• _SOURCE DATA_:
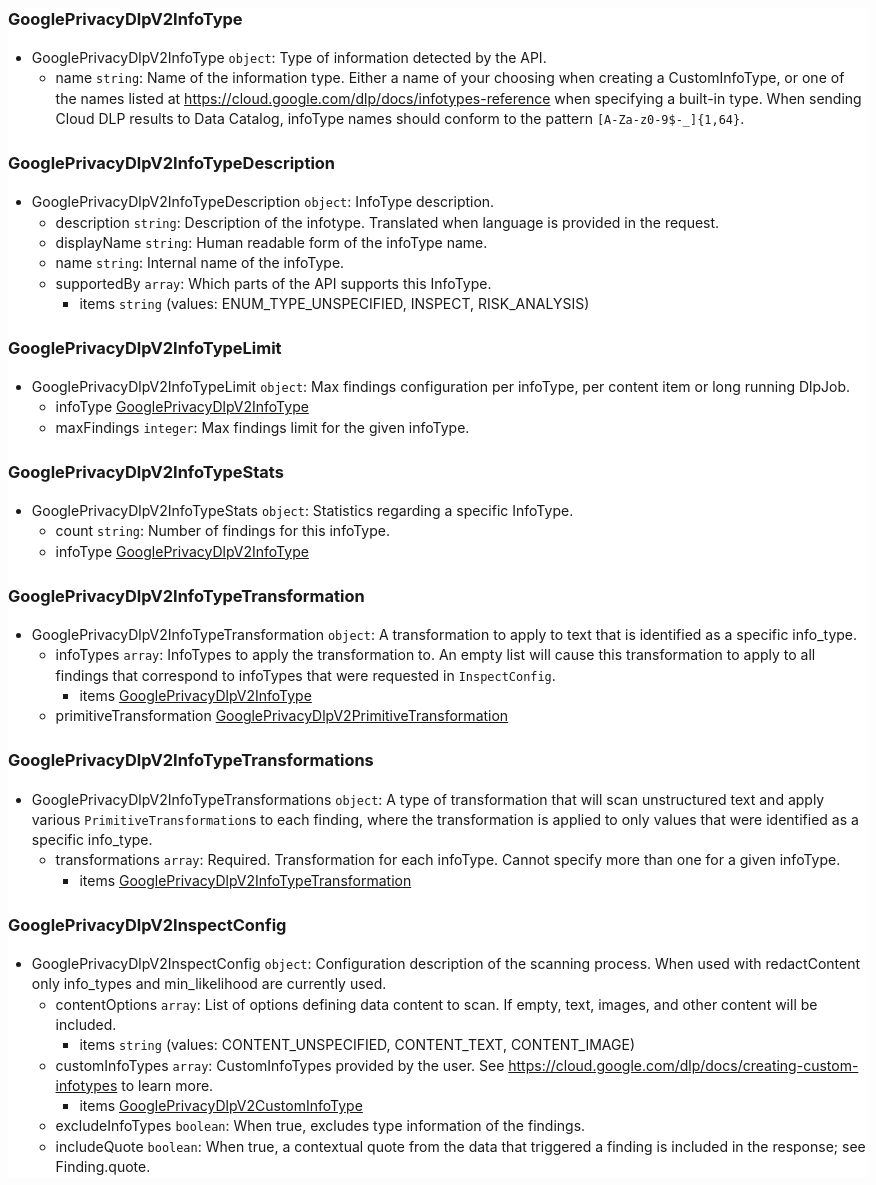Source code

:### GooglePrivacyDlpV2InfoType
* GooglePrivacyDlpV2InfoType `object`: Type of information detected by the API.
  * name `string`: Name of the information type. Either a name of your choosing when creating a CustomInfoType, or one of the names listed at https://cloud.google.com/dlp/docs/infotypes-reference when specifying a built-in type. When sending Cloud DLP results to Data Catalog, infoType names should conform to the pattern `[A-Za-z0-9$-_]{1,64}`.

### GooglePrivacyDlpV2InfoTypeDescription
* GooglePrivacyDlpV2InfoTypeDescription `object`: InfoType description.
  * description `string`: Description of the infotype. Translated when language is provided in the request.
  * displayName `string`: Human readable form of the infoType name.
  * name `string`: Internal name of the infoType.
  * supportedBy `array`: Which parts of the API supports this InfoType.
    * items `string` (values: ENUM_TYPE_UNSPECIFIED, INSPECT, RISK_ANALYSIS)

### GooglePrivacyDlpV2InfoTypeLimit
* GooglePrivacyDlpV2InfoTypeLimit `object`: Max findings configuration per infoType, per content item or long running DlpJob.
  * infoType [GooglePrivacyDlpV2InfoType](#googleprivacydlpv2infotype)
  * maxFindings `integer`: Max findings limit for the given infoType.

### GooglePrivacyDlpV2InfoTypeStats
* GooglePrivacyDlpV2InfoTypeStats `object`: Statistics regarding a specific InfoType.
  * count `string`: Number of findings for this infoType.
  * infoType [GooglePrivacyDlpV2InfoType](#googleprivacydlpv2infotype)

### GooglePrivacyDlpV2InfoTypeTransformation
* GooglePrivacyDlpV2InfoTypeTransformation `object`: A transformation to apply to text that is identified as a specific info_type.
  * infoTypes `array`: InfoTypes to apply the transformation to. An empty list will cause this transformation to apply to all findings that correspond to infoTypes that were requested in `InspectConfig`.
    * items [GooglePrivacyDlpV2InfoType](#googleprivacydlpv2infotype)
  * primitiveTransformation [GooglePrivacyDlpV2PrimitiveTransformation](#googleprivacydlpv2primitivetransformation)

### GooglePrivacyDlpV2InfoTypeTransformations
* GooglePrivacyDlpV2InfoTypeTransformations `object`: A type of transformation that will scan unstructured text and apply various `PrimitiveTransformation`s to each finding, where the transformation is applied to only values that were identified as a specific info_type.
  * transformations `array`: Required. Transformation for each infoType. Cannot specify more than one for a given infoType.
    * items [GooglePrivacyDlpV2InfoTypeTransformation](#googleprivacydlpv2infotypetransformation)

### GooglePrivacyDlpV2InspectConfig
* GooglePrivacyDlpV2InspectConfig `object`: Configuration description of the scanning process. When used with redactContent only info_types and min_likelihood are currently used.
  * contentOptions `array`: List of options defining data content to scan. If empty, text, images, and other content will be included.
    * items `string` (values: CONTENT_UNSPECIFIED, CONTENT_TEXT, CONTENT_IMAGE)
  * customInfoTypes `array`: CustomInfoTypes provided by the user. See https://cloud.google.com/dlp/docs/creating-custom-infotypes to learn more.
    * items [GooglePrivacyDlpV2CustomInfoType](#googleprivacydlpv2custominfotype)
  * excludeInfoTypes `boolean`: When true, excludes type information of the findings.
  * includeQuote `boolean`: When true, a contextual quote from the data that triggered a finding is included in the response; see Finding.quote.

• _PROBLEM STATEMENT_: Repeat, character for character, the lines of the material above from the line with "InfoTypes to apply" through the line with "of the findings.".

• _WRITTEN ANSWER_:
  * infoTypes `array`: InfoTypes to apply the transformation to. An empty list will cause this transformation to apply to all findings that correspond to infoTypes that were requested in `InspectConfig`.
    * items [GooglePrivacyDlpV2InfoType](#googleprivacydlpv2infotype)
  * primitiveTransformation [GooglePrivacyDlpV2PrimitiveTransformation](#googleprivacydlpv2primitivetransformation)

### GooglePrivacyDlpV2InfoTypeTransformations
* GooglePrivacyDlpV2InfoTypeTransformations `object`: A type of transformation that will scan unstructured text and apply various `PrimitiveTransformation`s to each finding, where the transformation is applied to only values that were identified as a specific info_type.
  * transformations `array`: Required. Transformation for each infoType. Cannot specify more than one for a given infoType.
    * items [GooglePrivacyDlpV2InfoTypeTransformation](#googleprivacydlpv2infotypetransformation)

### GooglePrivacyDlpV2InspectConfig
* GooglePrivacyDlpV2InspectConfig `object`: Configuration description of the scanning process. When used with redactContent only info_types and min_likelihood are currently used.
  * contentOptions `array`: List of options defining data content to scan. If empty, text, images, and other content will be included.
    * items `string` (values: CONTENT_UNSPECIFIED, CONTENT_TEXT, CONTENT_IMAGE)
  * customInfoTypes `array`: CustomInfoTypes provided by the user. See https://cloud.google.com/dlp/docs/creating-custom-infotypes to learn more.
    * items [GooglePrivacyDlpV2CustomInfoType](#googleprivacydlpv2custominfotype)
  * excludeInfoTypes `boolean`: When true, excludes type information of the findings.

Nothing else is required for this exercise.